What is required:
A complete answer retypes each of the records below precisely and includes none of the pictures.

Data shown:

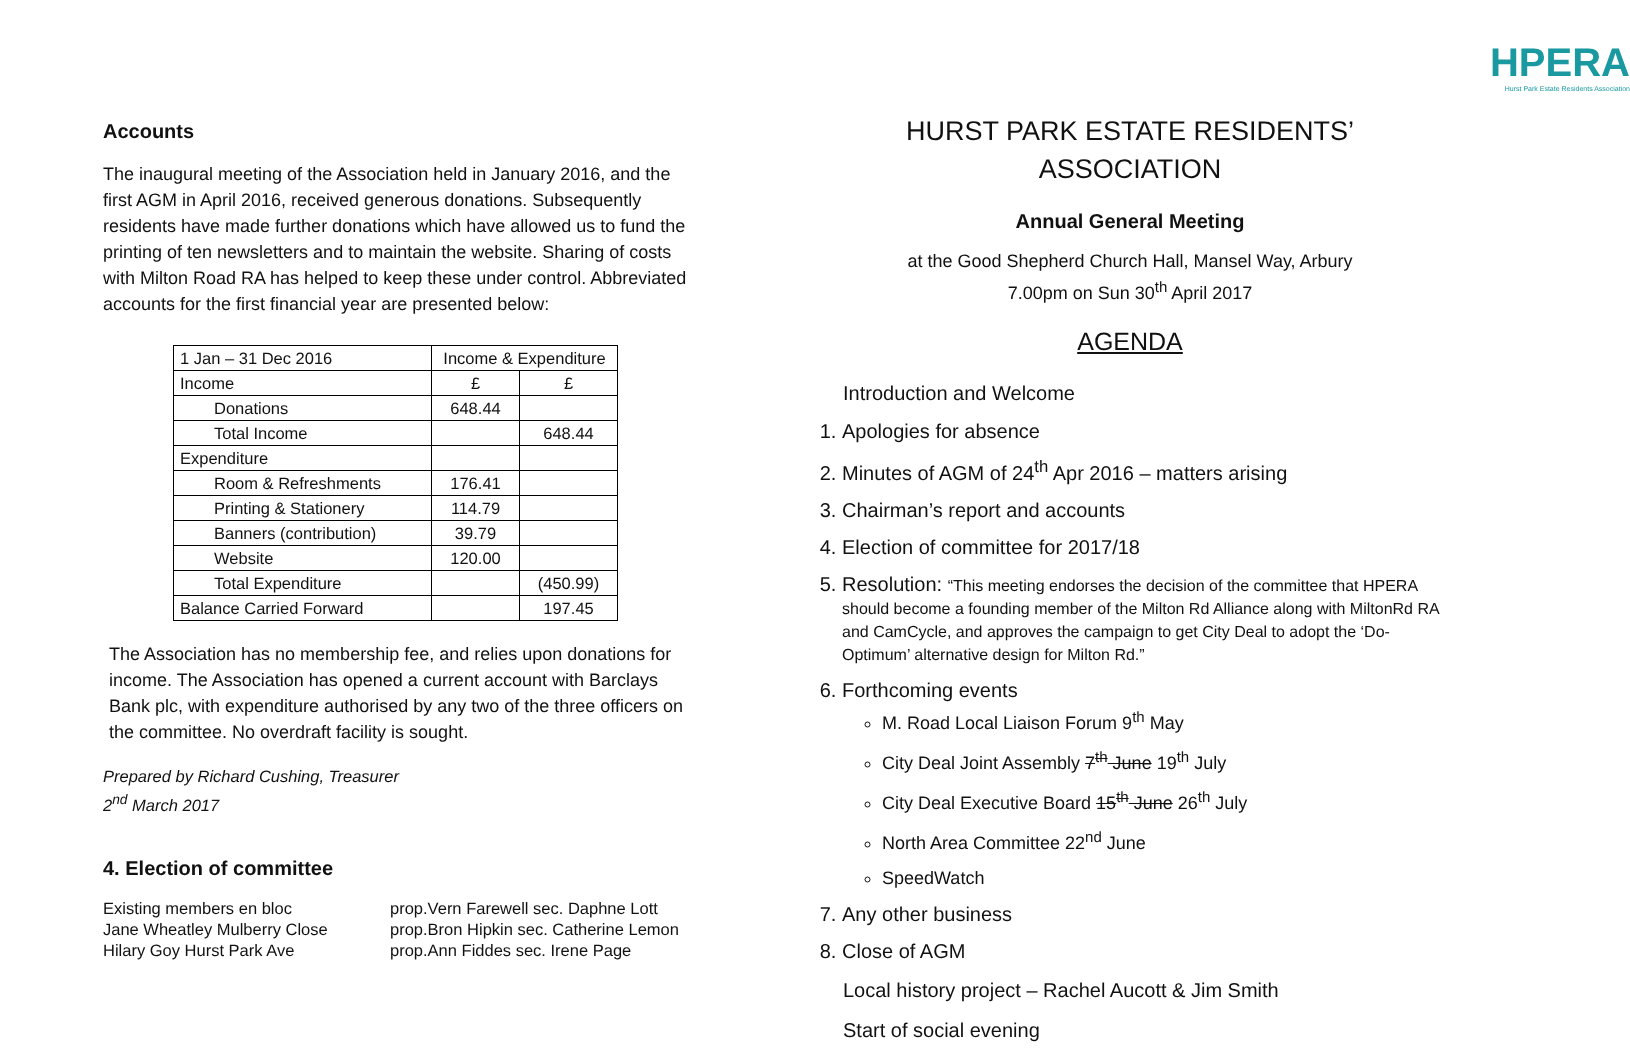Accounts
The inaugural meeting of the Association held in January 2016, and the first AGM in April 2016, received generous donations. Subsequently residents have made further donations which have allowed us to fund the printing of ten newsletters and to maintain the website. Sharing of costs with Milton Road RA has helped to keep these under control. Abbreviated accounts for the first financial year are presented below:
| 1 Jan – 31 Dec 2016 | Income & Expenditure | |
| Income | £ | £ |
| Donations | 648.44 | |
| Total Income | | 648.44 |
| Expenditure | | |
| Room & Refreshments | 176.41 | |
| Printing & Stationery | 114.79 | |
| Banners (contribution) | 39.79 | |
| Website | 120.00 | |
| Total Expenditure | | (450.99) |
| Balance Carried Forward | | 197.45 |
The Association has no membership fee, and relies upon donations for income. The Association has opened a current account with Barclays Bank plc, with expenditure authorised by any two of the three officers on the committee. No overdraft facility is sought.
Prepared by Richard Cushing, Treasurer
2<sup>nd</sup> March 2017
4. Election of committee
Existing members en bloc
Jane Wheatley Mulberry Close
Hilary Goy Hurst Park Ave
prop.Vern Farewell sec. Daphne Lott
prop.Bron Hipkin sec. Catherine Lemon
prop.Ann Fiddes sec. Irene Page
HPERA
Hurst Park Estate Residents Association
HURST PARK ESTATE RESIDENTS’
ASSOCIATION
Annual General Meeting
at the Good Shepherd Church Hall, Mansel Way, Arbury
7.00pm on Sun 30<sup>th</sup> April 2017
AGENDA
Introduction and Welcome
1. Apologies for absence
2. Minutes of AGM of 24<sup>th</sup> Apr 2016 – matters arising
3. Chairman’s report and accounts
4. Election of committee for 2017/18
5. Resolution: “This meeting endorses the decision of the committee that HPERA should become a founding member of the Milton Rd Alliance along with MiltonRd RA and CamCycle, and approves the campaign to get City Deal to adopt the ‘Do-Optimum’ alternative design for Milton Rd.”
6. Forthcoming events
M. Road Local Liaison Forum 9<sup>th</sup> May
City Deal Joint Assembly 7<sup>th</sup> June 19<sup>th</sup> July
City Deal Executive Board 15<sup>th</sup> June 26<sup>th</sup> July
North Area Committee 22<sup>nd</sup> June
SpeedWatch
7. Any other business
8. Close of AGM
Local history project – Rachel Aucott & Jim Smith
Start of social evening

Exercise result:
Accounts
The inaugural meeting of the Association held in January 2016, and the first AGM in April 2016, received generous donations. Subsequently residents have made further donations which have allowed us to fund the printing of ten newsletters and to maintain the website. Sharing of costs with Milton Road RA has helped to keep these under control. Abbreviated accounts for the first financial year are presented below:
| 1 Jan – 31 Dec 2016 | Income & Expenditure | |
| Income | £ | £ |
| Donations | 648.44 | |
| Total Income | | 648.44 |
| Expenditure | | |
| Room & Refreshments | 176.41 | |
| Printing & Stationery | 114.79 | |
| Banners (contribution) | 39.79 | |
| Website | 120.00 | |
| Total Expenditure | | (450.99) |
| Balance Carried Forward | | 197.45 |
The Association has no membership fee, and relies upon donations for income. The Association has opened a current account with Barclays Bank plc, with expenditure authorised by any two of the three officers on the committee. No overdraft facility is sought.
Prepared by Richard Cushing, Treasurer
2<sup>nd</sup> March 2017
4. Election of committee
Existing members en bloc
Jane Wheatley Mulberry Close
Hilary Goy Hurst Park Ave
prop.Vern Farewell sec. Daphne Lott
prop.Bron Hipkin sec. Catherine Lemon
prop.Ann Fiddes sec. Irene Page
HPERA
Hurst Park Estate Residents Association
HURST PARK ESTATE RESIDENTS’
ASSOCIATION
Annual General Meeting
at the Good Shepherd Church Hall, Mansel Way, Arbury
7.00pm on Sun 30<sup>th</sup> April 2017
AGENDA
Introduction and Welcome
1. Apologies for absence
2. Minutes of AGM of 24<sup>th</sup> Apr 2016 – matters arising
3. Chairman’s report and accounts
4. Election of committee for 2017/18
5. Resolution: “This meeting endorses the decision of the committee that HPERA should become a founding member of the Milton Rd Alliance along with MiltonRd RA and CamCycle, and approves the campaign to get City Deal to adopt the ‘Do-Optimum’ alternative design for Milton Rd.”
6. Forthcoming events
M. Road Local Liaison Forum 9<sup>th</sup> May
City Deal Joint Assembly 7<sup>th</sup> June 19<sup>th</sup> July
City Deal Executive Board 15<sup>th</sup> June 26<sup>th</sup> July
North Area Committee 22<sup>nd</sup> June
SpeedWatch
7. Any other business
8. Close of AGM
Local history project – Rachel Aucott & Jim Smith
Start of social evening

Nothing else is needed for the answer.